There was a six month period where it was essentially go with the flow "better man" type stuff. I'm not buying her flowers all the time just occasionally. I'm not following her around like a puppy dog saying "Do you love me?" I stopped saying or writing ILY months ago so in many ways I've done a lot of the 180 steps already. During that six months it was very cool temp on my part just trying to see what changes would happen.

Then we got into a conversation and I noticed it was all the same old stuff. Plus it had beEn going on another three month period sans sex. So I decided to try a different approach.

I pretty much told her talking was over. We heard each other and need to figure out if we are moving closed or further apart to divorce and left it hanging.

Then I read NMMNG and say the celibacy test. I decided to try that and guess what it worked. Some of her "wall" came down and I wasn't acting any different still doing just over 1/2 of the housework, upbeat and happy.

Then she disrespected me and gave me an opportunity to throw some reality check her way and restate my sexual desire level that I thought was middle of our frequency. Left that hanging.

Now I did a 180 due to lack of results in my mind this weekend we should have gotten busy. 

Yes I have asked her if she is committed to our marriage about 1.5 years ago...the answer was Yes most definitely. 

If she comes to me to talk i can ask her again... pretty sure the same answer. Although I like the follow ups.

I'm cutting out the extra nice stuff as part of the 180. As that might have been too much
based on her return.

I still think its working just taking a bit longer than I thought.


----------



## I'mInLoveWithMyHubby (Nov 7, 2011)

Yes, I pretty much need it daily. 

My husband is my best friend. He sits and listens to me with his full attention and responds when I'm talking to him. He tells me his most inner dreams and desires frequently. My husband is very kind and caring. He always puts my needs before his. He helps out with a positive attitude whatever I ask him to help. Most importantly my husband is very affocinate with me, which I need. He takes time every night without the kids interrupting to talk, hold hands and snuggle with me. My husband is always upbeat and happy/smiling everyday through out the day. We all love it when he is home and were together. My husband never turns me down ever when I initiate, even if it's everyday. He says "I love you" everyday.
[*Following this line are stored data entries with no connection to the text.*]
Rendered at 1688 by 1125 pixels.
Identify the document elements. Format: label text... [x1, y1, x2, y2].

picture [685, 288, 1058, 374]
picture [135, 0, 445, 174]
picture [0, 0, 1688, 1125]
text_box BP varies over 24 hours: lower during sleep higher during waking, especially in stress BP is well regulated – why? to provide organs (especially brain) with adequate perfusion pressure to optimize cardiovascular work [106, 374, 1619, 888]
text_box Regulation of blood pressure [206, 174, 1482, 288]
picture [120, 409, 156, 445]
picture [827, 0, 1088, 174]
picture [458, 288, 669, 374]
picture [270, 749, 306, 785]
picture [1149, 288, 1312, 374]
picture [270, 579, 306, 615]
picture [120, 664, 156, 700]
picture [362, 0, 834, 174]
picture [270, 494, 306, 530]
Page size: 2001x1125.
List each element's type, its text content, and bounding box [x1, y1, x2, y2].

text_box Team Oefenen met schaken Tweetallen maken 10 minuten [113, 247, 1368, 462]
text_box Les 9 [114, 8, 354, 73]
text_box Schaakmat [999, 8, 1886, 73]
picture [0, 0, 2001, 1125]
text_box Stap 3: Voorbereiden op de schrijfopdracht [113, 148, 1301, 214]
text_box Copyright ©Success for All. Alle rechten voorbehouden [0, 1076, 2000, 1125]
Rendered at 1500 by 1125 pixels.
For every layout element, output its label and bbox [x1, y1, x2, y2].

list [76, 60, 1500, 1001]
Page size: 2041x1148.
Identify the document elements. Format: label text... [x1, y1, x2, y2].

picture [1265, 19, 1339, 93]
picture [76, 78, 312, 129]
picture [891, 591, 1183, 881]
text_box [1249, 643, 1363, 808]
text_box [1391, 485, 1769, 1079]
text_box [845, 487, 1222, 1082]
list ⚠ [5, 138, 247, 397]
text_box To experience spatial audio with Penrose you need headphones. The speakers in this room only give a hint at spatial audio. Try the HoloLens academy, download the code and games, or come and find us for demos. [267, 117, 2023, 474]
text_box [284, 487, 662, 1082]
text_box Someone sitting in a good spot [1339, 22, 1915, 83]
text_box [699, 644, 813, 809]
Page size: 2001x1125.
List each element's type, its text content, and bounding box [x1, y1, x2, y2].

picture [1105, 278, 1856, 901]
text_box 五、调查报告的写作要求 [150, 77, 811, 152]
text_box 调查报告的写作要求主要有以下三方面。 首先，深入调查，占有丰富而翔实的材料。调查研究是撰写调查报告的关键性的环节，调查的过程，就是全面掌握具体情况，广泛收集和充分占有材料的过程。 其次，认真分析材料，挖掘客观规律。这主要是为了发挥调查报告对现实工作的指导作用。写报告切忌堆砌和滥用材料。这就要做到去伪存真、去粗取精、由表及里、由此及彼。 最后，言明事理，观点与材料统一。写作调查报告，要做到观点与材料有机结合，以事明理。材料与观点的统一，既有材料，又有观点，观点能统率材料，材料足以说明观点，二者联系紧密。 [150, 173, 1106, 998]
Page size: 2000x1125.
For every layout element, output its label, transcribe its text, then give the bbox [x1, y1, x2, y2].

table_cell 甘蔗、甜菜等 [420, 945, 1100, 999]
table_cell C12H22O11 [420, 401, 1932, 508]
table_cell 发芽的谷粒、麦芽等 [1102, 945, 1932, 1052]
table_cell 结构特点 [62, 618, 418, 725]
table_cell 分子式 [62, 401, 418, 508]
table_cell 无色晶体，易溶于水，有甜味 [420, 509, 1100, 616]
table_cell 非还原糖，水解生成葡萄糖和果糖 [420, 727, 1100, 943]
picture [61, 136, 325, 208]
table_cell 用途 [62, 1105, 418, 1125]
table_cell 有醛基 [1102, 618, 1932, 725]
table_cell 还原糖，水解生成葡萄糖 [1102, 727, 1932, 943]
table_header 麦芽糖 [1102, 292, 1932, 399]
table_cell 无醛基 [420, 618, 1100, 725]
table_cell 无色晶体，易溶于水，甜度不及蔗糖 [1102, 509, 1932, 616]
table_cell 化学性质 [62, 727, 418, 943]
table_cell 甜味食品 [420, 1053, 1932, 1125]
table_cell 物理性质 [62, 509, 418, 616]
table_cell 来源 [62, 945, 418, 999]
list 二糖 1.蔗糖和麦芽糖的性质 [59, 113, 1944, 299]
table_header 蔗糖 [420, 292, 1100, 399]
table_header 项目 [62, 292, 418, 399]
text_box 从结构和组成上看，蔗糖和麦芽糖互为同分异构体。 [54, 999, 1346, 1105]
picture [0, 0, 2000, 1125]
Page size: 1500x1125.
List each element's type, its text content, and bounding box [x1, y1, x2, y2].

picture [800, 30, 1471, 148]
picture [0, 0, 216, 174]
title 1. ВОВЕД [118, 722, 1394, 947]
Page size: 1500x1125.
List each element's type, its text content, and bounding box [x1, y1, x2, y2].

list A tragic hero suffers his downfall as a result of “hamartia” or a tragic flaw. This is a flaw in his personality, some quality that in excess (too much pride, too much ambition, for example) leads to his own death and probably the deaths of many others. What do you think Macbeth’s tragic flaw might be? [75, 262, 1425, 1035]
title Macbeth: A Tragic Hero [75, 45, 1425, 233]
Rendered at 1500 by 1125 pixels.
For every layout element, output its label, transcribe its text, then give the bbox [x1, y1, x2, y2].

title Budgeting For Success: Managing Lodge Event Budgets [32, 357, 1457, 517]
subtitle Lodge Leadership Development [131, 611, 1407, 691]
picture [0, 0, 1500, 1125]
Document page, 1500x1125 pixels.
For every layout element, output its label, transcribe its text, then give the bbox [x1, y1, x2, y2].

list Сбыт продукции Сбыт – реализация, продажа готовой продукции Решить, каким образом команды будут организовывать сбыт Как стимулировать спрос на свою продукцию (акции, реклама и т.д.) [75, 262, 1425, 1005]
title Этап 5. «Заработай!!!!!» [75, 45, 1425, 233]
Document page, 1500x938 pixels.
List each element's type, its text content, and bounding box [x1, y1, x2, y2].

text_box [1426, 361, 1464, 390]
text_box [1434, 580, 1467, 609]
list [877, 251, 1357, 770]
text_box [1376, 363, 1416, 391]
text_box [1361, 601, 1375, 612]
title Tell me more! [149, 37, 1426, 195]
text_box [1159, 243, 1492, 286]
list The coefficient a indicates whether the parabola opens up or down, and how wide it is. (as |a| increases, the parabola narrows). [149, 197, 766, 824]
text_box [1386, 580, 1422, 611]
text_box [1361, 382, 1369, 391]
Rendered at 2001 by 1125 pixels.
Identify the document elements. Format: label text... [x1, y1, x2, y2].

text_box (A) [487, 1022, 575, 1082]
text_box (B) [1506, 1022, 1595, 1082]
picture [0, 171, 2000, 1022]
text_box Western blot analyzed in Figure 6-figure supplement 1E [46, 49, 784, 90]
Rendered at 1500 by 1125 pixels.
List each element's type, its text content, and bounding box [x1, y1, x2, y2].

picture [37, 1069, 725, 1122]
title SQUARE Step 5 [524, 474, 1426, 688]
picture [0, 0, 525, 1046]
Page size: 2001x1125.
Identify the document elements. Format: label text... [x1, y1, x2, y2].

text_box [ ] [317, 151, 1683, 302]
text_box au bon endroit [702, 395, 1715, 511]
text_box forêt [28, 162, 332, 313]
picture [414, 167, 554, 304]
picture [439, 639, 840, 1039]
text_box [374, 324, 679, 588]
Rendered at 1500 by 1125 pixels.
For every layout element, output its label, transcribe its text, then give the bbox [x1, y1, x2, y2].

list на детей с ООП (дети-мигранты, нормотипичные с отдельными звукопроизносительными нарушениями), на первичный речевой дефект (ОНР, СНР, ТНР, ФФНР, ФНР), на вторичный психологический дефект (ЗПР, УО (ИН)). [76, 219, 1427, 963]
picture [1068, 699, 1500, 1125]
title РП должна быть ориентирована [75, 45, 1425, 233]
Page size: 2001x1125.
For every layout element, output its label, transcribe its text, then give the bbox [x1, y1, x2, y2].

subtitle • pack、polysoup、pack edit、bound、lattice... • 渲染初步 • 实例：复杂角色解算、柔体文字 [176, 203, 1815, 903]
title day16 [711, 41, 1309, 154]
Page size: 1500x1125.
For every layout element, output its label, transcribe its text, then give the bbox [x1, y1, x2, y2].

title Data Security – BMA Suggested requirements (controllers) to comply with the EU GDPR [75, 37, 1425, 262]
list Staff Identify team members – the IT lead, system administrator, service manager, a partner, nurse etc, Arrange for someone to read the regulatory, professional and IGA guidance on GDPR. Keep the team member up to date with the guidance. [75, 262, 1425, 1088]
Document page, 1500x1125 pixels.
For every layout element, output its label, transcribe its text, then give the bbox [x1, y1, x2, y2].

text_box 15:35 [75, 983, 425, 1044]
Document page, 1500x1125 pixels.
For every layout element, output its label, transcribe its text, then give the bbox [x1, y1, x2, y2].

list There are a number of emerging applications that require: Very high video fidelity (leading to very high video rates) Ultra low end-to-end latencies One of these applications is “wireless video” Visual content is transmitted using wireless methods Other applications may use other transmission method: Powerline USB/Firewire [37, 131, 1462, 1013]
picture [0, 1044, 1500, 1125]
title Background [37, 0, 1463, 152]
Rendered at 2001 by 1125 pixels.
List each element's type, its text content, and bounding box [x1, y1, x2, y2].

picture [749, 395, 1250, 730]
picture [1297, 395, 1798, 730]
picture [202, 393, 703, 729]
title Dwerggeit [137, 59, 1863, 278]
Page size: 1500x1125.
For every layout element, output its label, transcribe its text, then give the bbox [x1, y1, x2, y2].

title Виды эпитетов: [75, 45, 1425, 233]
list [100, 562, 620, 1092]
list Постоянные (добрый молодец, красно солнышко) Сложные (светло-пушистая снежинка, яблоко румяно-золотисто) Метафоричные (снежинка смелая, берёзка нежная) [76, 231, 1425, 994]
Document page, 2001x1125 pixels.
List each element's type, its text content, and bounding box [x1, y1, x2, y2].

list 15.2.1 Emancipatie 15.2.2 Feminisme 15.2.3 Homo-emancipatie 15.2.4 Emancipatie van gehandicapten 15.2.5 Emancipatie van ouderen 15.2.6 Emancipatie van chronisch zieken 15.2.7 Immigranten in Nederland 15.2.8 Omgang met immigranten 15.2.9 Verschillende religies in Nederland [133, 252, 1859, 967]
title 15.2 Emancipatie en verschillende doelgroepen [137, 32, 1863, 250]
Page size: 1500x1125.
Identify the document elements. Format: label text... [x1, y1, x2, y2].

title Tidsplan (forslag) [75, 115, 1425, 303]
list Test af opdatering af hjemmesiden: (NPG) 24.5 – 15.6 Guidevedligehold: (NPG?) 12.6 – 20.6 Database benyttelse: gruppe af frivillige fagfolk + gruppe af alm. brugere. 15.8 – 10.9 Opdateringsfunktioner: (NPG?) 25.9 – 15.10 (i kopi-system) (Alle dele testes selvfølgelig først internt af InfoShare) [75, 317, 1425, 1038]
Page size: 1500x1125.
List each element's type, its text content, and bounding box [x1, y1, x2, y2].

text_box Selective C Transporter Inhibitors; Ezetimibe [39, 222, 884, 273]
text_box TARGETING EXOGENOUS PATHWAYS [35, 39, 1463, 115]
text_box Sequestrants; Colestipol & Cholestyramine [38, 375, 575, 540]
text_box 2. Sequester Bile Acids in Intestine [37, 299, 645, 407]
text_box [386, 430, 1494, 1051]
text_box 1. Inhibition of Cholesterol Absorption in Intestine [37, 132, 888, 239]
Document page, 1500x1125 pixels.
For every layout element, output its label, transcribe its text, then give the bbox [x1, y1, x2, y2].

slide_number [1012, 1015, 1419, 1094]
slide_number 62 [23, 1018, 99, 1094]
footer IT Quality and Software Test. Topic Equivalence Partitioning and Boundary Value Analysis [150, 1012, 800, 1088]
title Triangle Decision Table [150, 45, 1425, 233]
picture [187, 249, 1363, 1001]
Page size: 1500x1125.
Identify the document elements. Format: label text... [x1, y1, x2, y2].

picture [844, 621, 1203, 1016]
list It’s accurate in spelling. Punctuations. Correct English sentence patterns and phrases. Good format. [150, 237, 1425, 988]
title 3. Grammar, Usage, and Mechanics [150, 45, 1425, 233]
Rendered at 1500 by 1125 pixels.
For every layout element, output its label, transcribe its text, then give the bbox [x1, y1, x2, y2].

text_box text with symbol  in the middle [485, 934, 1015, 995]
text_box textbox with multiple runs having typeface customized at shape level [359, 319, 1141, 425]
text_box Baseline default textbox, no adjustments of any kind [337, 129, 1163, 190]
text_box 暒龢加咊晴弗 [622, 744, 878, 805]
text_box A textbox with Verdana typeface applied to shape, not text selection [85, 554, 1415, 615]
We never argue. In the last 13 years, he has never raised his voice towards me. We have been married 12 wonderful years. Neither one of us ever nag at one another. It's amazing how well we get along day after day. We are never annoyed with each other. I'm the luckiest woman to have him as my husband. My husband puts a lot of effort in our marriage and raising our children. I do let him know how much I appreciate everything he does for the kids and I.
_Posted via Mobile Device_


----------